IMNSHO: If you want to have big, epic changes affecting your entire RPG setting, then at least have them in such a way that a normal PC group can directly(!) participate in them. If that is implausible (as it arguably is for Traveller, as I've mentioned above), then either don't have them or first expand your game in such a way that PC groups able to participate become normal.

Now, a limited, local war does not necessarily fall into this category, and I think it is perfectly fine to have something like the FFW run in the background.
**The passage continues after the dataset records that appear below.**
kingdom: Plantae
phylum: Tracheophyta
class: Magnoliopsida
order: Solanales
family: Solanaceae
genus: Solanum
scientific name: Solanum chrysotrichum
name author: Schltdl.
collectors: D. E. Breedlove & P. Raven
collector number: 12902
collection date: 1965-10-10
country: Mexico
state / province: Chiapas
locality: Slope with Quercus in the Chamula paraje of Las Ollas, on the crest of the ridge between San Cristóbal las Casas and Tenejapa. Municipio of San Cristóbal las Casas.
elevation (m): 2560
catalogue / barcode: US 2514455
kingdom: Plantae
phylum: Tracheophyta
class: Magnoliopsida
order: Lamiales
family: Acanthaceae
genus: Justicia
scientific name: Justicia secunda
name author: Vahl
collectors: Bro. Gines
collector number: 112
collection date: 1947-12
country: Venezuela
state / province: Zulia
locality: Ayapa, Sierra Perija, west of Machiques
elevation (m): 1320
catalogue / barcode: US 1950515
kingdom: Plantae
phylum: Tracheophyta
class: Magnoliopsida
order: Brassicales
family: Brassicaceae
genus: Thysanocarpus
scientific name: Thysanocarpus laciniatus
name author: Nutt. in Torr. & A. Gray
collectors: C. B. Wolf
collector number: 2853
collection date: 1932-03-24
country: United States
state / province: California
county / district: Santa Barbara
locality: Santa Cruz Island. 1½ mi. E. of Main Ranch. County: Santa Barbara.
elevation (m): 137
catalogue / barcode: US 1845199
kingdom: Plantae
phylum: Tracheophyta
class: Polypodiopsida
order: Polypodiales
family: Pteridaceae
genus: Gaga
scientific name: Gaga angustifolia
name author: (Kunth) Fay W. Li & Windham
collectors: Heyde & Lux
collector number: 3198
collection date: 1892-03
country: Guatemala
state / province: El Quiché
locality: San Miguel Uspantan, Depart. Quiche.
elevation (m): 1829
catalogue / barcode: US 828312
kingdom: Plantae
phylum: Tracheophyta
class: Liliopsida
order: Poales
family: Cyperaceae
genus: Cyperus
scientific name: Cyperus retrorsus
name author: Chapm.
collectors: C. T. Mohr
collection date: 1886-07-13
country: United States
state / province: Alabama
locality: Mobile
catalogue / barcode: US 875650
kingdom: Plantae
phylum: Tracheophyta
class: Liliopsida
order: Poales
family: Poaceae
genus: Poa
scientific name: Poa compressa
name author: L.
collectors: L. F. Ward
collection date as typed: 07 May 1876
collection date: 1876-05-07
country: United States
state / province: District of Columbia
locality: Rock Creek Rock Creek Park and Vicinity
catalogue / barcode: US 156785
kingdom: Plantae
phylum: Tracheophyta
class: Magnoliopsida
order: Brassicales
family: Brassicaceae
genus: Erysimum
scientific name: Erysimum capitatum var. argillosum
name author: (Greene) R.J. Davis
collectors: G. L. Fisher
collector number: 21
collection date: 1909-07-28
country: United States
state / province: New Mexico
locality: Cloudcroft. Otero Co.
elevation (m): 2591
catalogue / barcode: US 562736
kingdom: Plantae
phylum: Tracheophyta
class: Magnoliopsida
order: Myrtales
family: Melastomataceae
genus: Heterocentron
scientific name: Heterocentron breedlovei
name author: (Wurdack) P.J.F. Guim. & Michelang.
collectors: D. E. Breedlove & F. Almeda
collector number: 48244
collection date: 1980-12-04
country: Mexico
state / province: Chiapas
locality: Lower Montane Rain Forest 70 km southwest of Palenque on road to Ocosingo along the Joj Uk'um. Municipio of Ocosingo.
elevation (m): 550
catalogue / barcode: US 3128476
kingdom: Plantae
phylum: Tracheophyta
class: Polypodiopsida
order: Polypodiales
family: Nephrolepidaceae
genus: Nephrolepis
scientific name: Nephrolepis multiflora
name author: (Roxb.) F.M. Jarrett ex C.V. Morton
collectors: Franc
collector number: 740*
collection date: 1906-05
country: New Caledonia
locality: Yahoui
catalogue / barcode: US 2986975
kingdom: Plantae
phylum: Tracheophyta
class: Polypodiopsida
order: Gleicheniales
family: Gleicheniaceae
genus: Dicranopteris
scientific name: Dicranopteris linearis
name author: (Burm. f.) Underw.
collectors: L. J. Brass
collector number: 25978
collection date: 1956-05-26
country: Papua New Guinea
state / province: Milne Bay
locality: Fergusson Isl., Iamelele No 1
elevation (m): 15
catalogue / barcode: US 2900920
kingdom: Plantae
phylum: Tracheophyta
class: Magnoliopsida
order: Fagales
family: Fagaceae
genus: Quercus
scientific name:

But ideally, in such a way that battle reports would not drown out other kinds of background information or that most of the in-game thinking would revolve on whose fleets took what.
 
It is, in my opinion, a regrettable development in popular SF (and not just SF) media that the stakes almost always have to be about the fate of the universe (the game universe, not the literal universe).
That's the typical "hollywood" approach of ALWAYS needing to One Up™ whatever came before.
This week, it's the neighborhood.
Next week, it's the entire city.
Then the country.
Then the world.
Then the galaxy.
Then the universe.
... and of course the trump card to all trump cards ... the multiverse ... because ... freeDUMB!


But enough about the villainous organization known as The Phone Pole Team! :cool:



So long as you keep the "stakes" down at the level of a single starship and her crew, things remain manageable for a Referee.
 
How does the Imperium compare to the large D&D worlds like Forbidden Realms and Greyhawk?

I have no idea what the scope of those are.
 
How does the Imperium compare to the large D&D worlds like Forbidden Realms and Greyhawk?

I have no idea what the scope of those are.
Pure opinion here: I believe all three have tons of content, raw data, detailed facts, stuff well beyond most people's games. Sometimes so much any of the three rob the GM from creative input. All three have created a number of fanboys who will sit and pick your game apart because of some small error in lore.

Where they differ, IMO, is what they elect to leave vague and what they elect to dig into. Where they spend their effort to detail beyond what would normally show up in a game. How they elect to make their lore grow and present itself. Forgotten Realms, for example, has over 400 novels. Lots of lore and details presented in stories. Traveller has far fewer novels but elected to scatter its lore among several editions and each edition with lots of support content. The D&D settings poor detail into cities and dungeons and various locations on a couple of planets. Traveller sometimes reduces a planet down to a numeric code and a few lines of text. But then gives you a map with 100s of planets and star spanning empires.

All three are quite vast and complex in their own ways. Each is built and spends their efforts in ways that match their game. One is vast for a group of folks on foot or maybe horseback. The other is vast for a group of folks in a FTL ship. :)
 
There is an almost universal tendency in RPGs to turn the setting into a narrative.
Not sure I agree. Most settings are published to be static. The calendar only moves *at all* at edition changes, and not even then in every case. The exceptions are notable, and at least one was a complete disaster that makes all the ballyhoo over Traveller's different editions look mild.
 
That's the typical "hollywood" approach of ALWAYS needing to One Up™ whatever came before.
This week, it's the neighborhood.
Next week, it's the entire city.
Then the country.
Then the world.
Then the galaxy.
Then the universe.
... and of course the trump card to all trump cards ... the multiverse ... because ... freeDUMB!


But enough about the villainous organization known as The Phone Pole Team! :cool:



So long as you keep the "stakes" down at the level of a single starship and her crew, things remain manageable for a Referee.
Prior art: E.E. Smith's Lensman series from the 1940s-60s. :)
 
Asia Minor had any number of minor political entitles spring up and dispute real estate and trading routes, with major empires on the fringes expanding towards the centre.